In 2021, a team at Michigan Medicine ran an external validation of the Epic Sepsis Model across 38,455 hospitalizations. Epic's own documentation put the model's AUC somewhere between 0.76 and 0.83. Michigan measured 0.63. Sensitivity was 33%, meaning it missed about two-thirds of septic patients, and it still managed to fire alerts on 18% of everyone admitted.
The detail that should bother you as an engineer is in the inputs. One of the model's features was whether a clinician had ordered antibiotics. Ordering antibiotics means somebody has already suspected an infection. So the model was, in part, learning to predict a decision that had already been made, then congratulating itself on the prediction.
That is textbook leakage. It ran in production at hundreds of hospitals for years.
Why do healthcare AI pilots fail at scale?

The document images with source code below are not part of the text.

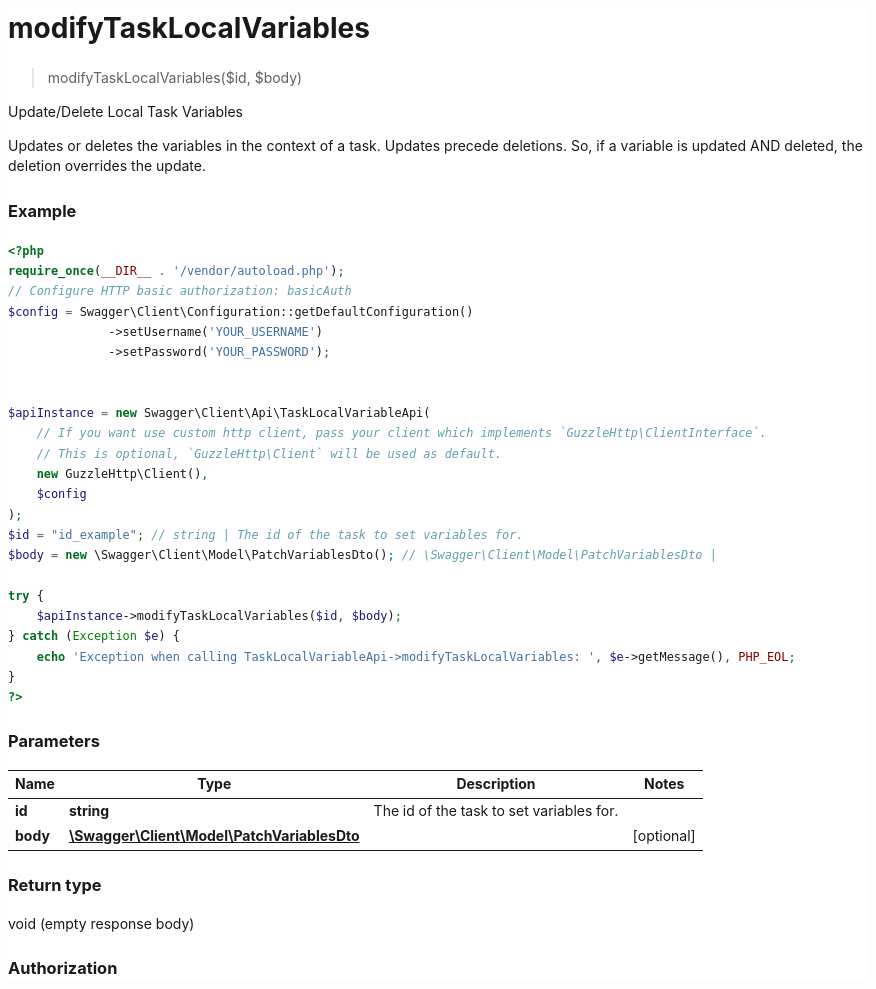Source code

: # **modifyTaskLocalVariables**
> modifyTaskLocalVariables($id, $body)

Update/Delete Local Task Variables

Updates or deletes the variables in the context of a task. Updates precede deletions. So, if a variable is updated AND deleted, the deletion overrides the update.

### Example
```php
<?php
require_once(__DIR__ . '/vendor/autoload.php');
// Configure HTTP basic authorization: basicAuth
$config = Swagger\Client\Configuration::getDefaultConfiguration()
              ->setUsername('YOUR_USERNAME')
              ->setPassword('YOUR_PASSWORD');


$apiInstance = new Swagger\Client\Api\TaskLocalVariableApi(
    // If you want use custom http client, pass your client which implements `GuzzleHttp\ClientInterface`.
    // This is optional, `GuzzleHttp\Client` will be used as default.
    new GuzzleHttp\Client(),
    $config
);
$id = "id_example"; // string | The id of the task to set variables for.
$body = new \Swagger\Client\Model\PatchVariablesDto(); // \Swagger\Client\Model\PatchVariablesDto | 

try {
    $apiInstance->modifyTaskLocalVariables($id, $body);
} catch (Exception $e) {
    echo 'Exception when calling TaskLocalVariableApi->modifyTaskLocalVariables: ', $e->getMessage(), PHP_EOL;
}
?>
```

### Parameters

Name | Type | Description  | Notes
------------- | ------------- | ------------- | -------------
 **id** | **string**| The id of the task to set variables for. |
 **body** | [**\Swagger\Client\Model\PatchVariablesDto**](../Model/PatchVariablesDto.md)|  | [optional]

### Return type

void (empty response body)

### Authorization
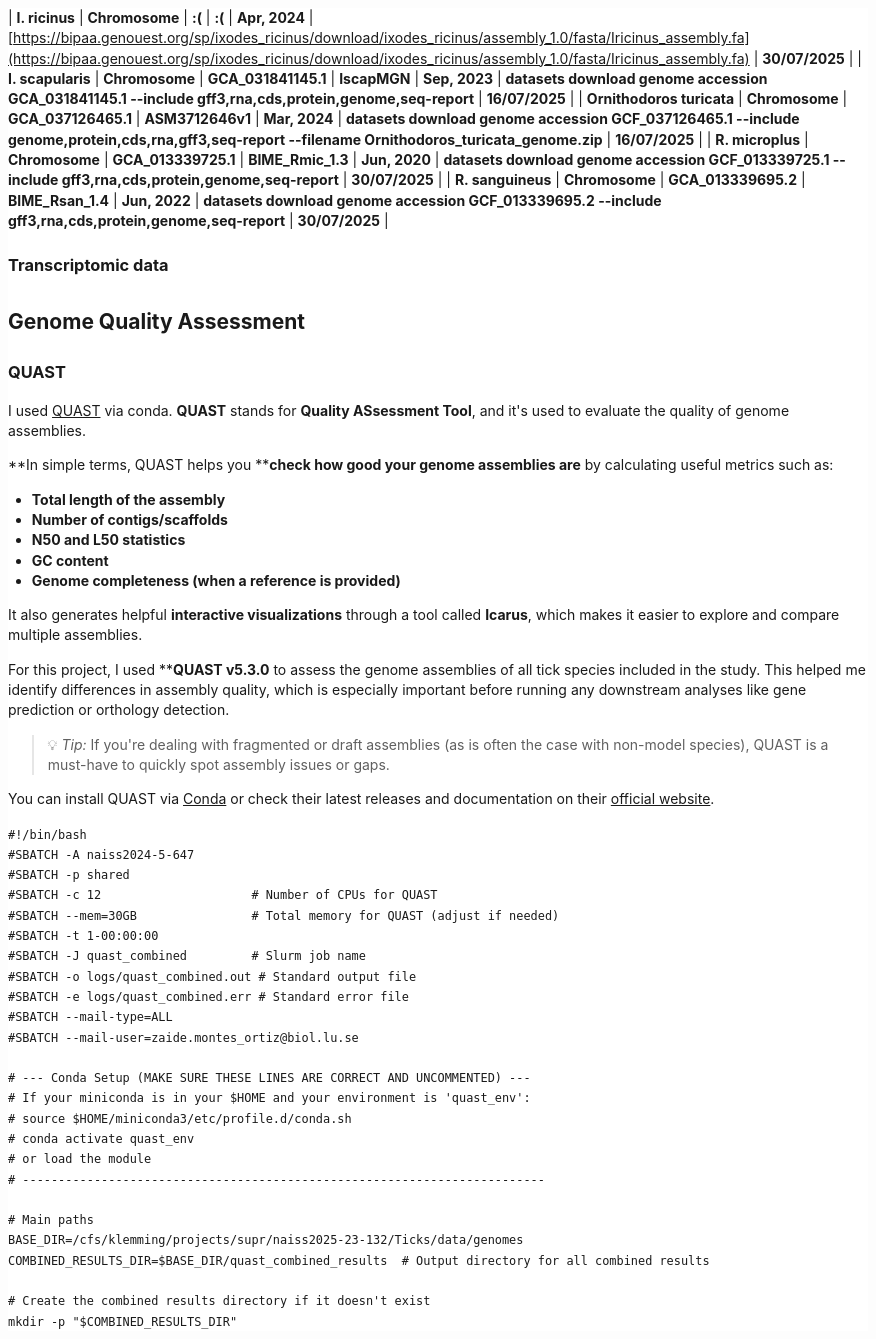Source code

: | **I. ricinus**            | **Chromosome**     | **:(**               | **:(**                      | **Apr, 2024**        | [https://bipaa.genouest.org/sp/ixodes_ricinus/download/ixodes_ricinus/assembly_1.0/fasta/Iricinus_assembly.fa](https://bipaa.genouest.org/sp/ixodes_ricinus/download/ixodes_ricinus/assembly_1.0/fasta/Iricinus_assembly.fa) | **30/07/2025**          |
| **I. scapularis**         | **Chromosome**     | **GCA_031841145.1**  | **IscapMGN**                | **Sep, 2023**        | **datasets download genome accession GCA_031841145.1 --include  gff3,rna,cds,protein,genome,seq-report**                                                                                                            | **16/07/2025**          |
| **Ornithodoros turicata** | **Chromosome**     | **GCA_037126465.1**  | **ASM3712646v1**            | **Mar, 2024**        | **datasets download genome accession GCF_037126465.1  --include  genome,protein,cds,rna,gff3,seq-report   --filename Ornithodoros_turicata_genome.zip**                                                             | **16/07/2025**          |
| **R. microplus**          | **Chromosome**     | **GCA_013339725.1**  | **BIME_Rmic_1.3**           | **Jun, 2020**        | **datasets download genome accession GCF_013339725.1 --include  gff3,rna,cds,protein,genome,seq-report**                                                                                                            | **30/07/2025**          |
| **R. sanguineus**         | **Chromosome**     | **GCA_013339695.2**  | **BIME_Rsan_1.4**           | **Jun, 2022**        | **datasets download genome accession GCF_013339695.2 --include  gff3,rna,cds,protein,genome,seq-report**                                                                                                            | **30/07/2025**          |

### Transcriptomic data

## **Genome Quality Assessment**

### QUAST

I used [QUAST](https://quast.sourceforge.net/docs/manual.html)  via conda. **QUAST** stands for **Quality ASsessment Tool**, and it's used to evaluate the quality of genome assemblies.

**In simple terms, QUAST helps you ****check how good your genome assemblies are** by calculating useful metrics such as:

* **Total length of the assembly**
* **Number of contigs/scaffolds**
* **N50 and L50 statistics**
* **GC content**
* **Genome completeness (when a reference is provided)**

It also generates helpful **interactive visualizations** through a tool called **Icarus**, which makes it easier to explore and compare multiple assemblies.

For this project, I used ****QUAST v5.3.0** to assess the genome assemblies of all tick species included in the study. This helped me identify differences in assembly quality, which is especially important before running any downstream analyses like gene prediction or orthology detection.

> 💡 *Tip:* If you're dealing with fragmented or draft assemblies (as is often the case with non-model species), QUAST is a must-have to quickly spot assembly issues or gaps.

You can install QUAST via [Conda](https://anaconda.org/bioconda/quast) or check their latest releases and documentation on their [official website](http://quast.sf.net/).

```
#!/bin/bash
#SBATCH -A naiss2024-5-647
#SBATCH -p shared
#SBATCH -c 12                     # Number of CPUs for QUAST
#SBATCH --mem=30GB                # Total memory for QUAST (adjust if needed)
#SBATCH -t 1-00:00:00
#SBATCH -J quast_combined         # Slurm job name
#SBATCH -o logs/quast_combined.out # Standard output file
#SBATCH -e logs/quast_combined.err # Standard error file
#SBATCH --mail-type=ALL
#SBATCH --mail-user=zaide.montes_ortiz@biol.lu.se

# --- Conda Setup (MAKE SURE THESE LINES ARE CORRECT AND UNCOMMENTED) ---
# If your miniconda is in your $HOME and your environment is 'quast_env':
# source $HOME/miniconda3/etc/profile.d/conda.sh
# conda activate quast_env
# or load the module
# -------------------------------------------------------------------------

# Main paths
BASE_DIR=/cfs/klemming/projects/supr/naiss2025-23-132/Ticks/data/genomes
COMBINED_RESULTS_DIR=$BASE_DIR/quast_combined_results  # Output directory for all combined results

# Create the combined results directory if it doesn't exist
mkdir -p "$COMBINED_RESULTS_DIR"
```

Nobody caught it because the environment had no mechanism for catching it. There was no external validation until researchers did it on their own initiative, no post-deployment monitoring worth the name, and no owner whose job it was to ask whether the thing was still working.
This is the pattern underneath most stalled healthcare AI. The model is rarely the constraint. The real constraint is everything it plugs into: patient records spread across EHR instances that different departments bought in different decades, imaging sitting in a system that speaks to nothing, duplicate MRNs, coding standards that drifted three reorganizations ago, and operational data (scheduling, staffing, supply) that has never been joined to clinical data in any usable way.
Train on a curated dataset, and you get a demo. Point the same weights at live ingestion, and performance degrades quietly, which is the worst way for it to degrade.
What AI-ready infrastructure means
Four things, and they're all boring:
Interoperability. Data can actually move between clinical, operational, and administrative systems without a human exporting a CSV.
Governance: Someone owns data quality, someone owns access, while someone's name is on the model's performance next quarter.
Workflow integration: Output lands where the clinician already works. If it creates a parallel process, it creates one that gets eventually ignored.
A scalable operating model: Monitoring, retraining, and drift detection exist before you need them, not after a JAMA paper.
Miss one and you get pilot purgatory. Organizations that assess AI-ready infrastructure before procurement end up making very different buying decisions than those who discover the gaps at integration time, which is roughly when the budget is already committed.
Aged care shows the failure mode at its bluntest. Fall detection works fine in a lab. Deploy it into a facility where half the documentation is still paper, and the notification pathway was never wired into anyone's actual shift; also, the alert fires into a void. The system produces the appearance of intervention but the resident is still on the floor.
Questions worth asking before the demo:
- Can you access the same patient consistently across systems, or are you resolving identity by hand?
- Who owns data quality, by name?
- Have the alert escalation paths been tested with real people on shift?
- Is there a monitoring framework, or are you planning to find out from a study?
The unglamorous work is the real work. Nobody puts an interoperability audit in a board deck. It's still the difference between a system a nurse trusts at an unexpected time and one she's learned to click through.